We're running a test pool with a handful of resources. Condorview is showing that resources are sometimes appearing and disappearing (see attached screenshot) - though I've only noticed this rarely with condor_status. There is no specific reason for resources to join and leave - apart form network issues perhaps...

In addition, condor_status shows me that a lot of updates are being lost - sometimes around 1/4 (see below).

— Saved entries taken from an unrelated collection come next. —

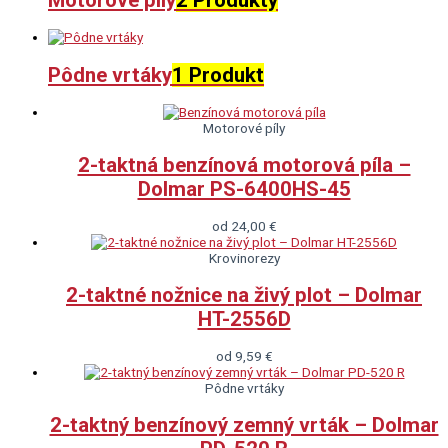
Motorové píly
2 Produkty
Pôdne vrtáky
1 Produkt
Motorové píly
2-taktná benzínová motorová píla –
Dolmar PS-6400HS-45
od
24,00
€
Krovinorezy
2-taktné nožnice na živý plot – Dolmar
HT-2556D
od
9,59
€
Pôdne vrtáky
2-taktný benzínový zemný vrták – Dolmar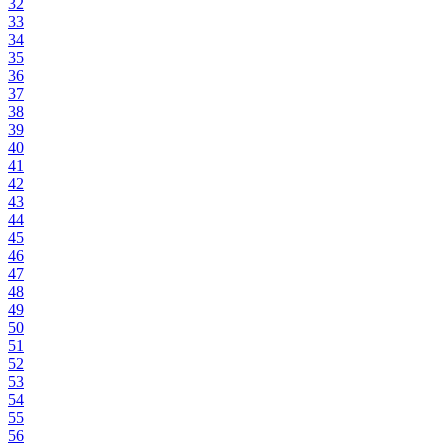
32
33
34
35
36
37
38
39
40
41
42
43
44
45
46
47
48
49
50
51
52
53
54
55
56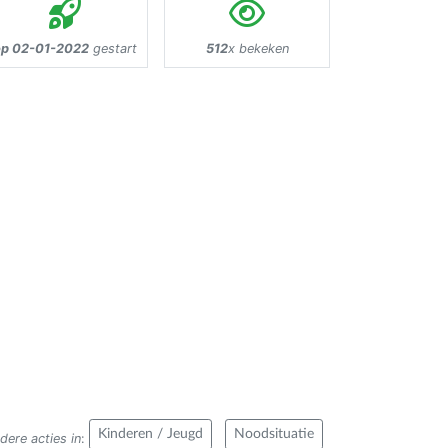
op 02-01-2022
gestart
512
x bekeken
Kinderen / Jeugd
Noodsituatie
dere acties in
: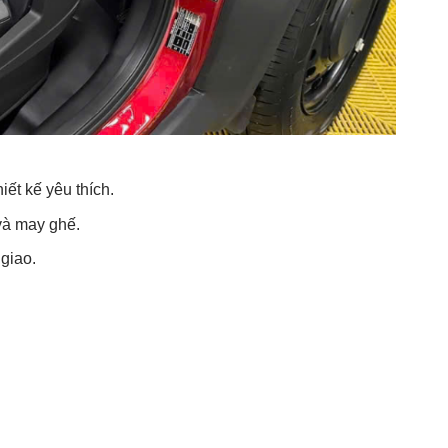
ết kế yêu thích.
và may ghế.
giao.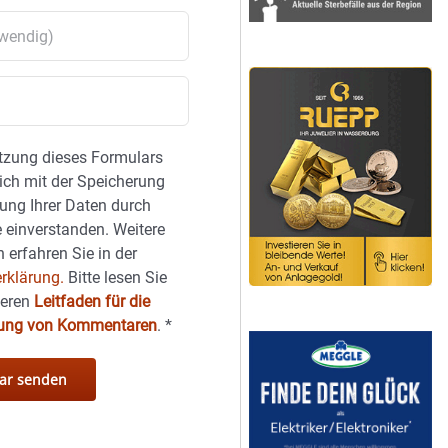
tzung dieses Formulars
sich mit der Speicherung
ung Ihrer Daten durch
 einverstanden. Weitere
 erfahren Sie in der
rklärung.
Bitte lesen Sie
seren
Leitfaden für die
hung von Kommentaren
.
*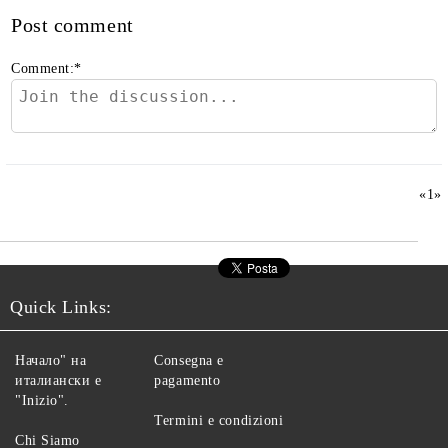
Post comment
Comment:
*
«
1
»
Quick Links:
Начало" на
Consegna e
италиански е
pagamento
"Inizio".
Termini e condizioni
Chi Siamo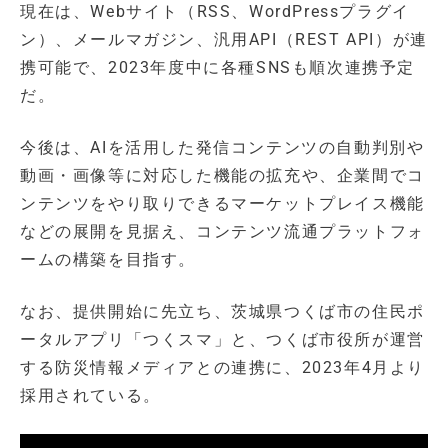
現在は、Webサイト（RSS、WordPressプラグイ
ン）、メールマガジン、汎用API（REST API）が連
携可能で、2023年度中に各種SNSも順次連携予定
だ。
今後は、AIを活用した発信コンテンツの自動判別や
動画・画像等に対応した機能の拡充や、企業間でコ
ンテンツをやり取りできるマーケットプレイス機能
などの展開を見据え、コンテンツ流通プラットフォ
ームの構築を目指す。
なお、提供開始に先立ち、茨城県つくば市の住民ポ
ータルアプリ「つくスマ」と、つくば市役所が運営
する防災情報メディアとの連携に、2023年4月より
採用されている。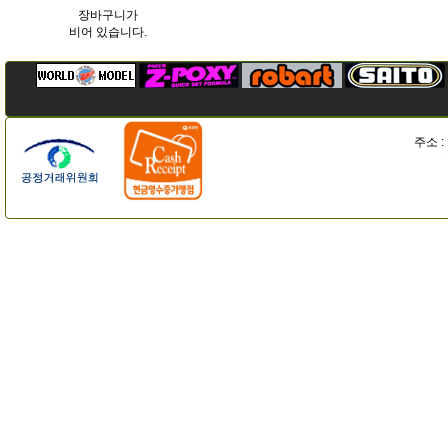
장바구니가
비어 있습니다.
주소 :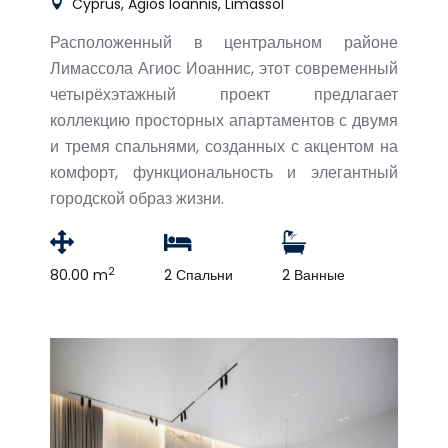
Cyprus, Agios Ioannis, Limassol
Расположенный в центральном районе
Лимассола Агиос Иоаннис, этот современный
четырёхэтажный проект предлагает
коллекцию просторных апартаментов с двумя
и тремя спальнями, созданных с акцентом на
комфорт, функциональность и элегантный
городской образ жизни.
2
80.00 m
2 Спальни
2 Ванные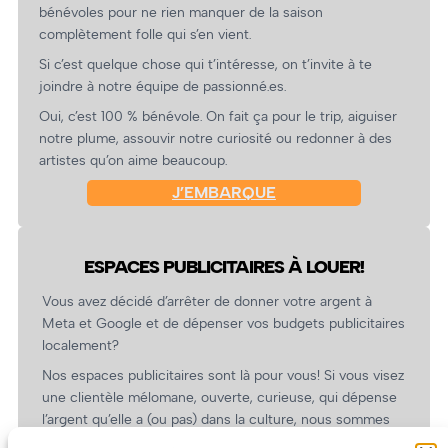
bénévoles pour ne rien manquer de la saison
complètement folle qui s’en vient.
Si c’est quelque chose qui t’intéresse, on t’invite à te
joindre à notre équipe de passionné.es.
Oui, c’est 100 % bénévole. On fait ça pour le trip, aiguiser
notre plume, assouvir notre curiosité ou redonner à des
artistes qu’on aime beaucoup.
J’EMBARQUE
ESPACES PUBLICITAIRES À LOUER!
Vous avez décidé d’arrêter de donner votre argent à
Meta et Google et de dépenser vos budgets publicitaires
localement?
Nos espaces publicitaires sont là pour vous! Si vous visez
une clientèle mélomane, ouverte, curieuse, qui dépense
l’argent qu’elle a (ou pas) dans la culture, nous sommes
un partenaire de choix. En plus, on coûte pas cher!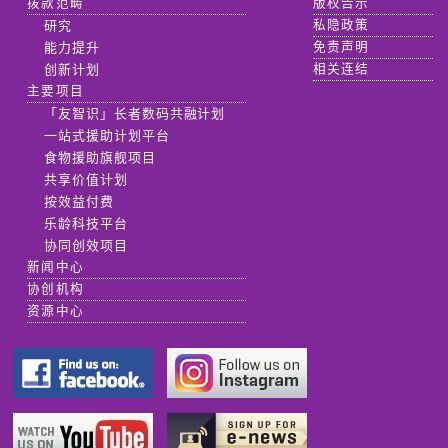
拨款范畴
版权告示
研究
私隐政策
能力提升
免责声明
创新计划
相关连结
主要项目
「友智识」长者数码共融计划
一站式援助计划平台
食物援助旗舰项目
共享价值计划
按效益付费
乐龄科技平台
协同创效项目
新闻中心
协创机构
资源中心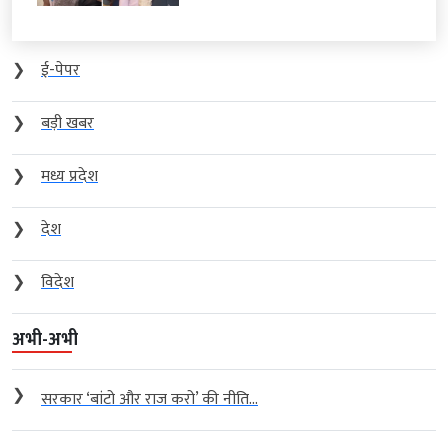
❯
ई-पेपर
❯
बड़ी खबर
❯
मध्य प्रदेश
❯
देश
❯
विदेश
अभी-अभी
❯
सरकार ‘बांटो और राज करो’ की नीति...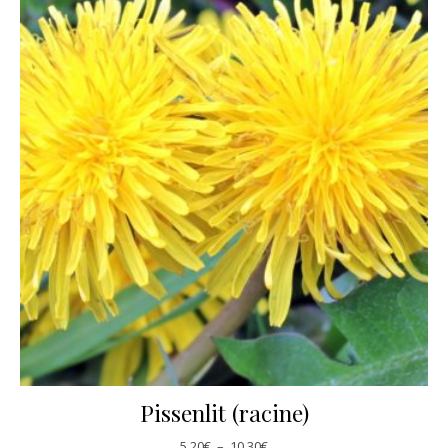
Pissenlit (racine)
Plage de prix : 5,20€ à 10,30€
5,20
€
–
10,30
€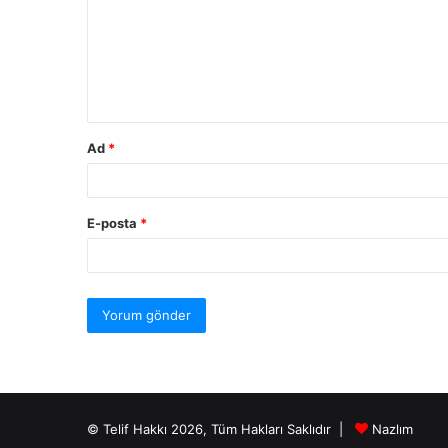
Ad
*
E-posta
*
© Telif Hakkı 2026, Tüm Hakları Saklıdır |
Nazlım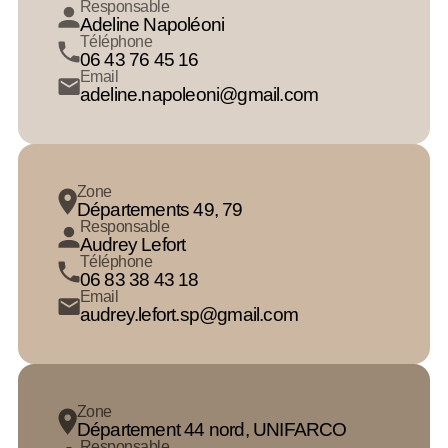
Responsable
Adeline Napoléoni
Téléphone
06 43 76 45 16
Email
adeline.napoleoni@gmail.com
Zone
Départements 49, 79
Responsable
Audrey Lefort
Téléphone
06 83 38 43 18
Email
audrey.lefort.sp@gmail.com
Zone
Département 44 nord, UNIFARCO
Responsable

Hence, i've got 2 questions:

- is this amount of updates lost cause for concern? Machines are on a busy student network. Should I be upping the rate at which updates occur?
- why might condorview be showing me that resources are entering and leaving the pool? is this cause for concern?

Regards,

James

UpdatesTotal = 4725
UpdatesSequenced = 4793
UpdatesLost = 1028

UpdatesTotal = 5151
UpdatesSequenced = 5148
UpdatesLost = 366

UpdatesTotal = 4636
UpdatesSequenced = 4612
UpdatesLost = 916

UpdatesTotal = 3688
UpdatesSequenced = 3630
UpdatesLost = 1175

UpdatesTotal = 5214
UpdatesSequenced = 5213
UpdatesLost = 361

UpdatesTotal = 5202
UpdatesSequenced = 5201
UpdatesLost = 1471

UpdatesTotal = 5221
UpdatesSequenced = 5220
UpdatesLost = 284

Attachment: screen.jpg
Description: JPEG image